They’ll just put out list prices that are five to six times as high as what they’ll actually get. Just as companies did under Nixon’s wage and price controls.
It’s a pretty Sad Day in America when the President has to sign an Executive Order to enforce 100 year old, long standing ANTI TRUST LAWS!!!
Price lists are not really fesable for hospitals. there are just too many variables.
There can be prices for some seervices but not for all.
When I checked into the hospital, they made me sign a bunch of forms. One said, basically: “I will pay the charges, whatever they are.”
That violates basic contract law, how can someone agree to something when they don’t know what it is? Courts have let these places get away with this for YEARS.
I am one of the “uninsured” because I belong to a healthcare sharing ministry. Because I initially write a check for every medical bill I incur, I applaud this.
Good. Now do an EO requiring country of origin labels on food products.
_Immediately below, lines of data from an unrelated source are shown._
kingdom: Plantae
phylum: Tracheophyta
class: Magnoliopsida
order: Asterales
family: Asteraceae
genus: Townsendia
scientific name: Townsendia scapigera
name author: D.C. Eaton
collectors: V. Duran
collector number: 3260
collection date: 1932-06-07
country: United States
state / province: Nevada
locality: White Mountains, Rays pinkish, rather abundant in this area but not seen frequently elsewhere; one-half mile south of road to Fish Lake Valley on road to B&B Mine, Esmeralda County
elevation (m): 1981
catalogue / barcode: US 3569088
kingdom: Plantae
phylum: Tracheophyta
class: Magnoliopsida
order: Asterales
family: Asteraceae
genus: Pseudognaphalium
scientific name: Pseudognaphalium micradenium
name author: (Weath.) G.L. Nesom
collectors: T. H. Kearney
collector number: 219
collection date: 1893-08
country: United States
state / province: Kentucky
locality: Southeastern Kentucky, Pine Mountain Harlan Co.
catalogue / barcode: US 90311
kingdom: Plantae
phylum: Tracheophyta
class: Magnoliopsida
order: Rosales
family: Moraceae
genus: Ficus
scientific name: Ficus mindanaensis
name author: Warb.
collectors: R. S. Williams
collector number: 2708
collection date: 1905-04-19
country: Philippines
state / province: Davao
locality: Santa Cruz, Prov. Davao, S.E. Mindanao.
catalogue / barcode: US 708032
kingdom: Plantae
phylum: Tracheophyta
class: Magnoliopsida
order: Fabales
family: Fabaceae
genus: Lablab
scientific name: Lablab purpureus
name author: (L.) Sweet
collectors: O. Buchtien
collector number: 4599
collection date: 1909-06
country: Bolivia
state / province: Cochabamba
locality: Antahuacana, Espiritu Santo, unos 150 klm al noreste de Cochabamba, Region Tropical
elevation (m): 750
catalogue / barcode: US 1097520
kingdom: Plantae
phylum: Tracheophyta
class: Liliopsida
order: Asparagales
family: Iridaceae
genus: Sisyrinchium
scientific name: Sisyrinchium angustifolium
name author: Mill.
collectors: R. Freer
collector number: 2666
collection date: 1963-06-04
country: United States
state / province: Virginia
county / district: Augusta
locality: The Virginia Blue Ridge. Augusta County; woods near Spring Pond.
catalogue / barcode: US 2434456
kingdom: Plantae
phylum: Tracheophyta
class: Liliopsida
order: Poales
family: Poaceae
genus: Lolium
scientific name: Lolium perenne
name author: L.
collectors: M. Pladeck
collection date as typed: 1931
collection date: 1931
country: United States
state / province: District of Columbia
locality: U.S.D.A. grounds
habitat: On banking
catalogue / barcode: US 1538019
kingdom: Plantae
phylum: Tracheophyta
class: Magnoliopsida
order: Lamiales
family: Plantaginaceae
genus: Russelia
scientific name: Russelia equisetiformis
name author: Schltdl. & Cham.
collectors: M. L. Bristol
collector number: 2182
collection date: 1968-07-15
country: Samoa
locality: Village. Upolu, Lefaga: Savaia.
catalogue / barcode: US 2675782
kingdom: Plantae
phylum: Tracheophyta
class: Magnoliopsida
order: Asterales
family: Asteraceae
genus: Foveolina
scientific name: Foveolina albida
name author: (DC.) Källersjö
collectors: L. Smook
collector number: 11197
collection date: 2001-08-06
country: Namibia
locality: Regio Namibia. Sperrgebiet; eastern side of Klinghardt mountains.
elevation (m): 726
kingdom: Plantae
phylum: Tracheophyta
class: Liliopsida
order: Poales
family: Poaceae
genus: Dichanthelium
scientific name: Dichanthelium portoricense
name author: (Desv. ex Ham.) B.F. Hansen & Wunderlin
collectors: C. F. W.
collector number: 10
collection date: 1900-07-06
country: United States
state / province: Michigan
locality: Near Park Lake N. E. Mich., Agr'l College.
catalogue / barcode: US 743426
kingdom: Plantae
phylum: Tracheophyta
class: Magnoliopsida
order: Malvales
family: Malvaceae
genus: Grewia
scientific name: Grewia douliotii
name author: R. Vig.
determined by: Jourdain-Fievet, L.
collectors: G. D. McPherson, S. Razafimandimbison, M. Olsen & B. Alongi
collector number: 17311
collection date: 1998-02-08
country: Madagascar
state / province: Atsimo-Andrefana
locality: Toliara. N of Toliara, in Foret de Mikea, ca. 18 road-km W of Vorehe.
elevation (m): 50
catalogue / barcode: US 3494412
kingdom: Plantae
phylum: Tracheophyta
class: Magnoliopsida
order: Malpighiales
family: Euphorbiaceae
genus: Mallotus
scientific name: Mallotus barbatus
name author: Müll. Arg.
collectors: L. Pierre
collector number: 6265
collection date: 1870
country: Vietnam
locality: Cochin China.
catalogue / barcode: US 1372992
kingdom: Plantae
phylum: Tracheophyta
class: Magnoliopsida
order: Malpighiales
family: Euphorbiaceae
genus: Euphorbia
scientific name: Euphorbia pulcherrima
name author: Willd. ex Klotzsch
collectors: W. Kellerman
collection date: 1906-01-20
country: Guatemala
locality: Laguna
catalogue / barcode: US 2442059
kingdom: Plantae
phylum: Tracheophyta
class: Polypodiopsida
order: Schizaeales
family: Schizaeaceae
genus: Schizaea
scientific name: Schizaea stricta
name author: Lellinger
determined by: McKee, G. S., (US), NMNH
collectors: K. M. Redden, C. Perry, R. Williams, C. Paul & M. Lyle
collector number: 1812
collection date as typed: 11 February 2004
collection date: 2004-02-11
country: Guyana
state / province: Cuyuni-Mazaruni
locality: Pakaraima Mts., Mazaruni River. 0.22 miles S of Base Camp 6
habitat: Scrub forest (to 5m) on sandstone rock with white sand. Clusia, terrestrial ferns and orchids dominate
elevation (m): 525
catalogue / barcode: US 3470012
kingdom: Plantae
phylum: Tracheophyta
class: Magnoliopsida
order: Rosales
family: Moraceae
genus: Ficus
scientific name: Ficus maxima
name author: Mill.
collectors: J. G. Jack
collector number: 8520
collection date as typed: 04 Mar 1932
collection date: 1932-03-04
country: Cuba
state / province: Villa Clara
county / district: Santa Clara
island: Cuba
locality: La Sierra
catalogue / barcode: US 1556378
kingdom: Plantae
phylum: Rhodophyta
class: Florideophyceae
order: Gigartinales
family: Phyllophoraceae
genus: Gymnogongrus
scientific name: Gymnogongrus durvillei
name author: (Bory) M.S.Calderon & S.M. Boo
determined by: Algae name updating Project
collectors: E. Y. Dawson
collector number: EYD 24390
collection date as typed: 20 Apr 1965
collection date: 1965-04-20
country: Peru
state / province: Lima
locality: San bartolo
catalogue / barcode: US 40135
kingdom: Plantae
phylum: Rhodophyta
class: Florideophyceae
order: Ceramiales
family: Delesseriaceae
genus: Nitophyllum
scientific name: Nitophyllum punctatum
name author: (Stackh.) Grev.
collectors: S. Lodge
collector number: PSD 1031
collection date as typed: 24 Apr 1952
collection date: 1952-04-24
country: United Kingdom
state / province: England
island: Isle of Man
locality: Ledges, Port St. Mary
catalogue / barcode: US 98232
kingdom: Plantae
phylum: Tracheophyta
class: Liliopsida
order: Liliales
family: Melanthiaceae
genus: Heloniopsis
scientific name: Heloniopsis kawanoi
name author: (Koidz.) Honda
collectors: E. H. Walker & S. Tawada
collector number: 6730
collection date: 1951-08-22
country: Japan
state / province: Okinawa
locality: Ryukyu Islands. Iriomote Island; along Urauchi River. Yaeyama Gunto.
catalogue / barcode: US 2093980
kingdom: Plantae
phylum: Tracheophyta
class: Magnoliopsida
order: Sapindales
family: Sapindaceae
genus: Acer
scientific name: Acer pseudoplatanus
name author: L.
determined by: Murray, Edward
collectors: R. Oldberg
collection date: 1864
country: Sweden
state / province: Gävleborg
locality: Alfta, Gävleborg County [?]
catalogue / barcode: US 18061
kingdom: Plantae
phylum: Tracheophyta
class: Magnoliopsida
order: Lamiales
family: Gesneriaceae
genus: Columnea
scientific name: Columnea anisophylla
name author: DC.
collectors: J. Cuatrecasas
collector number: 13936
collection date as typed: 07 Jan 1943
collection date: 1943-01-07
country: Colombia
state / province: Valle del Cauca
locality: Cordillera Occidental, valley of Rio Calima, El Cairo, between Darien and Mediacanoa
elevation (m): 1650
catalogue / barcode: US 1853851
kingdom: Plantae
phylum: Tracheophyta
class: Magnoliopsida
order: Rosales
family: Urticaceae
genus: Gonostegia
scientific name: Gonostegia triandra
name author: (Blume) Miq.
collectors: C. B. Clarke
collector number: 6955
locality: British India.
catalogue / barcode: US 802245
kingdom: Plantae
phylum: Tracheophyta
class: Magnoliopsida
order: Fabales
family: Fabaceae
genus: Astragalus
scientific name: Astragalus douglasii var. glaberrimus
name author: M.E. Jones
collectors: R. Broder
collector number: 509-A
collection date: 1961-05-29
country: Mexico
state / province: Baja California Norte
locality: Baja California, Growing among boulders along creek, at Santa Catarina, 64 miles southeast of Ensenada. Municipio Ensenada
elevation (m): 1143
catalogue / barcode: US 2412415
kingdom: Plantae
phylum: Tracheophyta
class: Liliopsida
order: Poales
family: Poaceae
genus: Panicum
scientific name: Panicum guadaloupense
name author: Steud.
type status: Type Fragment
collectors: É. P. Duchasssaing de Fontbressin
Something in hospital care is rotten in Denmark! Recently, I took my wife to the local hospital because a viral infection wasn’t resolving. She was there for no more than two hours. They did a chest X-Ray with a portable machine in the exam room and routine blood and urine tests. The prescription they wrote went to our pharmacy so it’s cost was not included. The bill they sent Medicare was $25,000.!
Medicare paid them less than $1,000. There is something radically wrong with this process, and if the $25k figure is right, I pitty the poor White Guy w/o insurance that gets stuck with the bill!
Exactly.
This sounds like the plan of a person who knows diddly about health care and what drives pricing.
Bravo!
Have you ever asked how much a test would cost? I have. Blank stares.
AMA fascism.
They don’t know or won’t tell you.
And then there are the “trial bills”.
Unless you contest them, they will ruin your credit rating. Eff them! :)
They wear you down when you are least able to defend yourself.
They know what they are doing.
AMA mafia.
Disagree. Would not *only* benefit the uninsured.
Doesn’t require more bureaucrats & bureaucrats shouldn’t be determining prices anyway.
Gives consumers opportunity to protest high costs & overrule the bureaucrats.
It only requires the provider to post itemized costs *before* purchase, like menu items in a restaurant, giving the consumer the choice to accept or reject.
Forces providers to compete.
Also, consumers can note changes in costs & better detect fishy billing, saving $$ for taxpayers.
Requires alert consumers, though.
I was using a walk-in clinic, paying cash for all visits & lab tests, with itemized billing.
Soon as I went on Medicare, the cost of basic office visit went from $100 to $190, almost double!
Each lab test jumped, too.
Why?
Because they could. “The government” is the deep pockets.
I raised heck about it. Most people don’t.
My bill was adjusted.
Bulls and Bears, w/DAvid Asman, on FoxBiz, was supposed to be doing a program segment on all of this, on their show, tonight. Where they reviewed POTUS’ EO, Medicare and Medicaid news, etc.
This is big. Hospitals overcharge those without insurance so they can write of huge ‘losses’.
It’s unfair to the country, to the poor and to taxpayers.
Trump’s amazing.
Since I live in NJ, it was an "out of network" Operation.
This was back when Insurance was good, before the Moron from Kenya, eff'ed it up.
It was an all in the same day surgery, Pre-op testing to the actual repair.
I was speaking to the Doctor about the unique way of doing it.
He explained that the Amish ride in at dawn with cash and need to go back home at the end of the day.
Bottom Line was $4000, if you pay cash for everything.
I paid $250 for the out of network Deductible & the Hospital billed the Insurance Company $17,400
What they settled for was $4700
What it would be know under the current mess, is anybody's guess!
I was in a urgent care clinic a few months a few months back. They had a menu board that listed the prices for most of the services and tests they performed,
...but the action will only benefit the uninsured...
However, I do think it’s broader than that. There will become a real price competition, even if you are insured. The cool thing is that they will have to honor this price even if you are insured.
Then again, it could be like the “list price” on items that is never really the price charged.